HOW DO THEY GROW THOSE BOYS
Robert is a fitness model from Austria. Now if they ever need a guy to play a young Arnold this guy can do it. He has the exact I mean exact same accent and he is so beefy and cut up. He has a photo of Lisa and he says in that darling accent that he has fallen in love “wit hur peeture” and that now he is in love with her smile. He says his lucky number is seven and there have been so many sevens giving him signs that she is the one for him. Shannon says this is his lucky day because she was born in 77, “Oh my gawd” he exclaims! He is absolutely darling in that sort of big, puppy, doofy Arnold in his comedy movies way. The girls take him just eat him up! Welcome to Cupid Robert!
HORNY, CORNY, PORNY
Now as if the girls haven’t been insulted enough in walks Tranion and he just loves white women. The girls ask him what is the most romantic gift he has ever given a girl and he says a vibrator with his name on it! Awww honey you shouldn’t have! He asks if Lisa likes to watch porn because he likes to and he thinks that they could make their own movie. The girls say in unison “tempting but,…. No”
IT’S RAINING MEN
Montage time again, and LA’s montage is a tribute to men of all shapes and sizes. Men who strip, do push ups, flex, show muscles, flab and dance slapping their butts.
BRAVEHEART, MORTAL KOMBAT
Being as it is LA, they couldn’t skip the movie tribute either. So we have a guy in a kilt , t-shirt, and tennis shoes who plays the bag pipes, badly. He says yea he wouldn’t mind being married for a year or so.

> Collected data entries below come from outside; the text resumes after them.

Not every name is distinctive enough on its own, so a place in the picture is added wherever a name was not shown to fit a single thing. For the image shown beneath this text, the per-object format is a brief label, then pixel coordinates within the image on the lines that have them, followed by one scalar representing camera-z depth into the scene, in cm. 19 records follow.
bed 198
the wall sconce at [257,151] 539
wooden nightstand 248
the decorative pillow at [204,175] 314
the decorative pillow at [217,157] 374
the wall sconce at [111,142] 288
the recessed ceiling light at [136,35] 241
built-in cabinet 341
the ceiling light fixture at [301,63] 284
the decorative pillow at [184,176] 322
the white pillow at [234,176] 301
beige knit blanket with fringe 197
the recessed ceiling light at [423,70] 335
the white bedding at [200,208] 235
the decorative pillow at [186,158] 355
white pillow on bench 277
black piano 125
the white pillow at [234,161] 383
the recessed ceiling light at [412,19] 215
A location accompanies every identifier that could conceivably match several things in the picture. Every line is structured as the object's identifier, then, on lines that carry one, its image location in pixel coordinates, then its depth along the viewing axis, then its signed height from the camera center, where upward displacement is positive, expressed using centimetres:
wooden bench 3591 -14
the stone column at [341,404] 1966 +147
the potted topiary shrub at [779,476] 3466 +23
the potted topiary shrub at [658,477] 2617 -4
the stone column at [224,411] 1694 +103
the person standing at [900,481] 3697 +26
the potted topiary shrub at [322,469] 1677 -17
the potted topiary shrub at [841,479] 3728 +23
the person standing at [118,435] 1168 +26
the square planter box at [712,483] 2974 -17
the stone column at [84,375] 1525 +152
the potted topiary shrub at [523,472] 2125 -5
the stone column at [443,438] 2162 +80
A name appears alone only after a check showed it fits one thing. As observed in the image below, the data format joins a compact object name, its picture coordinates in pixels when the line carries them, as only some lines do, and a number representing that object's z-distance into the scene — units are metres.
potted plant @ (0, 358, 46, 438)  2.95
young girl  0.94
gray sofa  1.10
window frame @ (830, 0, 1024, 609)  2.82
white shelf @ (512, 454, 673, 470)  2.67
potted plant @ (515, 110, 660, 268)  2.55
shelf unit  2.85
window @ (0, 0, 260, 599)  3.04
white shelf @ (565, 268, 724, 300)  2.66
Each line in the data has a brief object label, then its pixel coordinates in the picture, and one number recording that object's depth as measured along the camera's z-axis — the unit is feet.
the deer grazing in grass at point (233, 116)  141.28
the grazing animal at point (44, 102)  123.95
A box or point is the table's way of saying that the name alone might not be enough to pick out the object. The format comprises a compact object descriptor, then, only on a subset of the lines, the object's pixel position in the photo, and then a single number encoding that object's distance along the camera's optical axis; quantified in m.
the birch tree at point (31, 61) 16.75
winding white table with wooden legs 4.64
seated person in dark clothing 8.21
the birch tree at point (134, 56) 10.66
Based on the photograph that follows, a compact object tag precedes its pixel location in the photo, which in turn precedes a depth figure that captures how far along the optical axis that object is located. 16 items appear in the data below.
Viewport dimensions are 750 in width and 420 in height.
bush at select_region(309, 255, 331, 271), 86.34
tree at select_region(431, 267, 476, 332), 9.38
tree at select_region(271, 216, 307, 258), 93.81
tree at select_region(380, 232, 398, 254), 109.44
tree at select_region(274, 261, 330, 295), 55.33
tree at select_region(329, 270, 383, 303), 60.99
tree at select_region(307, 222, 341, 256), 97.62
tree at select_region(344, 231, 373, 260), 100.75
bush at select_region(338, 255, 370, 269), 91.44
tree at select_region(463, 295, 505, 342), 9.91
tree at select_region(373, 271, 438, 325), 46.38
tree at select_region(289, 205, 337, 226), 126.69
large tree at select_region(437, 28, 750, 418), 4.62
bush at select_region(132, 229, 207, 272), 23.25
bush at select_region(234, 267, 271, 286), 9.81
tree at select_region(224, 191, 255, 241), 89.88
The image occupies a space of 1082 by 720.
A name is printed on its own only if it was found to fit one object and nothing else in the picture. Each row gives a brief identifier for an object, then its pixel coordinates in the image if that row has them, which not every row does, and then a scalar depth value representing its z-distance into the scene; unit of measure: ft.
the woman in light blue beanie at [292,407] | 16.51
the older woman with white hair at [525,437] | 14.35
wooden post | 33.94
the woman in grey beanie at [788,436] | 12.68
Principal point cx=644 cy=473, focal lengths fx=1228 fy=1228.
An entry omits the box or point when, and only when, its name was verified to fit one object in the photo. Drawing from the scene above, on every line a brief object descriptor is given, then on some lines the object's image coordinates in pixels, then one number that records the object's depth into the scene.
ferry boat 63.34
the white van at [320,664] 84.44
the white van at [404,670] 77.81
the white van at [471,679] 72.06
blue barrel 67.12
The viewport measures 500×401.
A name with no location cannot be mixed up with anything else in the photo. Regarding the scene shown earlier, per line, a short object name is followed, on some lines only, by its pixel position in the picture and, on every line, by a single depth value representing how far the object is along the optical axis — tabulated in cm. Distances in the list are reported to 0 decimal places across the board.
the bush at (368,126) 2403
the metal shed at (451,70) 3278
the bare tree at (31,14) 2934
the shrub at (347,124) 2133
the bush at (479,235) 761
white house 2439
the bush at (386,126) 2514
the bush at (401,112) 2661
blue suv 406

Then we get a guy who walks in and does several minutes of either swatting flies or a scene from mortal kombat. The girls just shake their heads and he exits again swatting flies and punching.
SIR, YES SIR
I wondered if we would have any of our men in uniform and in walks Corey. Corey is a 1st LT in the Air Force. And he is a catch. Corey has a dazzling smile he is a rocket scientist and the girls take Corey with a resounding YES SIR!
TOUCH MY SWORD, BABY!
Scott , 32, is a teacher and brings in his wooden training sword. He wants to show the girls some of his training. Laura just wants to touch his sword. Oh Scott just let her touch it all ready. But, nope, Scott is not going to let her touch it. Scott explains he has a strong connection with the sword and no one can ever touch it! Do, you think Laura is going to let this go? A shoving match ensues and ends with Laura threatening to shove that stick up his butt!
LET’S ORDER ALLREADY
The girls are getting restless and they take the next bunch of men that come along we get to find out they are
Scott 25 looking for love, romance and travel
Mark, 22 a valet parker cute smile
Rob a sales rep whose grandma is the main woman in his life at this point
Evan a girls volley ball coach who is so nervous and shy but cute as can be and then
Dain. Dain is a TX Lawyer who brought in the clipping from the newspaper that made him tryout. He flew in all the way from TX to find true love and the girls love him. So with that the girls are as full as they can be and dinner is over!